Data Penerima Harus Valid, Proses Sertifikat Tanah Dipercepat
Untuk memastikan program berjalan tepat sasaran, Junda memerintahkan seluruh pemerintah kabupaten segera menyusun data calon penerima manfaat yang akurat dan sesuai kriteria. Ia juga mendorong Kantor Pertanahan di masing-masing daerah mempercepat penyelesaian legalitas tanah agar tidak menjadi hambatan teknis.
“Kami berharap kantor pertanahan di setiap kabupaten memberikan dukungan penuh dalam percepatan legalitas tanah agar program ini berjalan sesuai target,” tegasnya.
Selain bantuan pembangunan rumah, pemerintah juga akan menerbitkan sertifikat tanah secara gratis bagi penerima BSPS. Langkah ini sekaligus memberikan kepastian hukum atas kepemilikan lahan dan bangunan bagi masyarakat berpenghasilan rendah.
Transparansi dan Koordinasi Jadi Kunci Agar Manfaat Maksimal
Junda menekankan bahwa pelaksanaan BSPS harus transparan dan akuntabel. Ia meminta setiap kendala di lapangan segera dilaporkan, baik ke tingkat provinsi maupun kabupaten. “Kalau ada persoalan, jangan didiamkan. Segera laporkan. Jika tidak bisa diselesaikan di tingkat kabupaten, laporkan ke provinsi agar kita bisa mencari solusi bersama,” katanya.

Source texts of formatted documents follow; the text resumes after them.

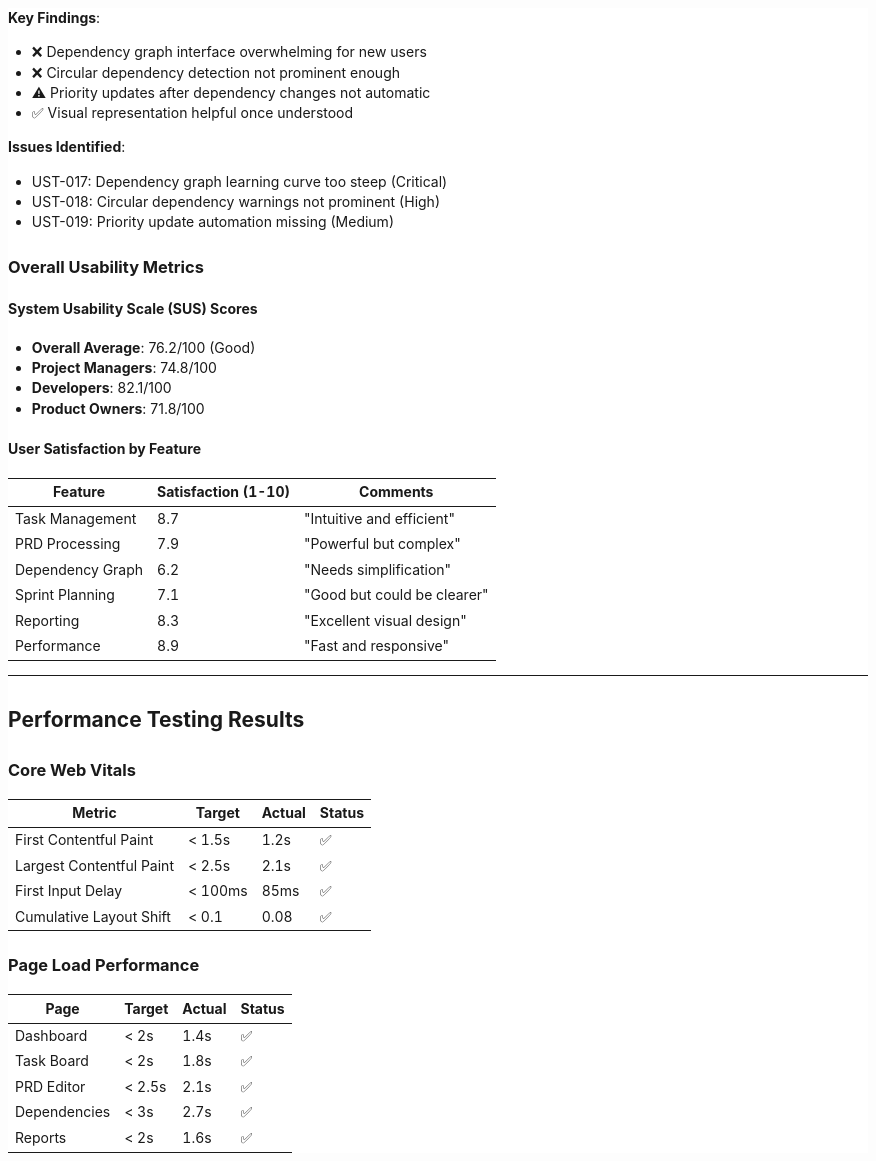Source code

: **Key Findings**:
- ❌ Dependency graph interface overwhelming for new users
- ❌ Circular dependency detection not prominent enough
- ⚠️ Priority updates after dependency changes not automatic
- ✅ Visual representation helpful once understood

**Issues Identified**:
- UST-017: Dependency graph learning curve too steep (Critical)
- UST-018: Circular dependency warnings not prominent (High)
- UST-019: Priority update automation missing (Medium)

### Overall Usability Metrics

#### System Usability Scale (SUS) Scores
- **Overall Average**: 76.2/100 (Good)
- **Project Managers**: 74.8/100
- **Developers**: 82.1/100  
- **Product Owners**: 71.8/100

#### User Satisfaction by Feature
| Feature | Satisfaction (1-10) | Comments |
|---------|-------------------|----------|
| Task Management | 8.7 | "Intuitive and efficient" |
| PRD Processing | 7.9 | "Powerful but complex" |
| Dependency Graph | 6.2 | "Needs simplification" |
| Sprint Planning | 7.1 | "Good but could be clearer" |
| Reporting | 8.3 | "Excellent visual design" |
| Performance | 8.9 | "Fast and responsive" |

---

## Performance Testing Results

### Core Web Vitals
| Metric | Target | Actual | Status |
|--------|---------|---------|---------|
| First Contentful Paint | < 1.5s | 1.2s | ✅ |
| Largest Contentful Paint | < 2.5s | 2.1s | ✅ |
| First Input Delay | < 100ms | 85ms | ✅ |
| Cumulative Layout Shift | < 0.1 | 0.08 | ✅ |

### Page Load Performance
| Page | Target | Actual | Status |
|------|---------|---------|---------|
| Dashboard | < 2s | 1.4s | ✅ |
| Task Board | < 2s | 1.8s | ✅ |
| PRD Editor | < 2.5s | 2.1s | ✅ |
| Dependencies | < 3s | 2.7s | ✅ |
| Reports | < 2s | 1.6s | ✅ |

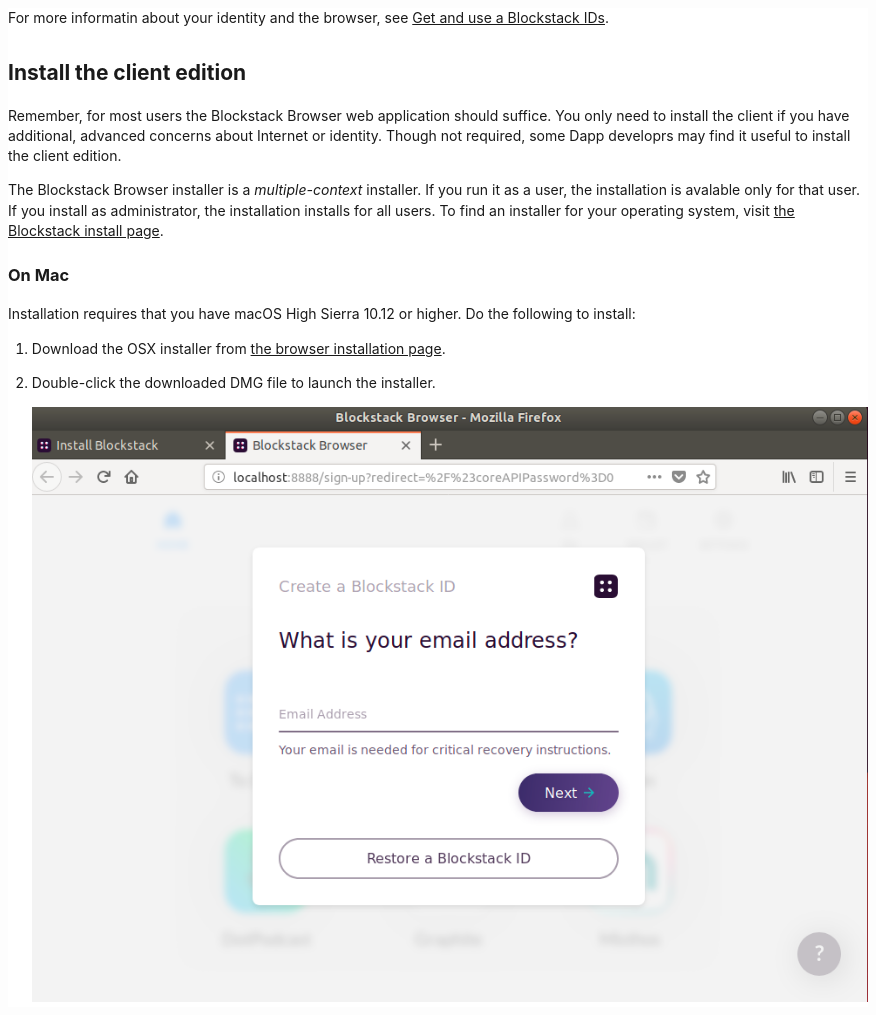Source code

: For more informatin about your identity and the browser, see [Get and use a Blockstack IDs](ids-introduction).

## Install the client edition

Remember, for most users the Blockstack Browser web application should
suffice. You only need to install the client if you have additional, advanced
concerns about Internet or identity. Though not required, some Dapp developrs
may find it useful to install the client edition.

The Blockstack Browser installer is a _multiple-context_ installer. If you
run it as a user, the installation is avalable only for that user. If you
install as administrator, the installation installs for all users. To find an
installer for your operating system, visit [the Blockstack install
page](https://blockstack.org/install).

### On Mac

Installation requires that you have macOS High Sierra 10.12 or higher. Do the following to install:

1. Download the OSX installer from [the browser installation page](https://blockstack.org/install).
2. Double-click the downloaded DMG file to launch the installer.

   ![](images/ubuntu-browser.png)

Dengan alokasi rumah terbanyak di Mamuju Tengah dan Polewali Mandar, pemerintah daerah menargetkan program ini mampu menekan angka kemiskinan melalui penyediaan hunian layak. Namun, Junda mengingatkan bahwa kebijakan yang baik akan sia-sia jika implementasinya tidak tepat. “Yang tidak kalah penting adalah penyamaan persepsi. Kebijakannya bisa saja sudah baik, tetapi jika implementasinya tidak tepat, maka manfaat program tidak akan maksimal,” pungkasnya.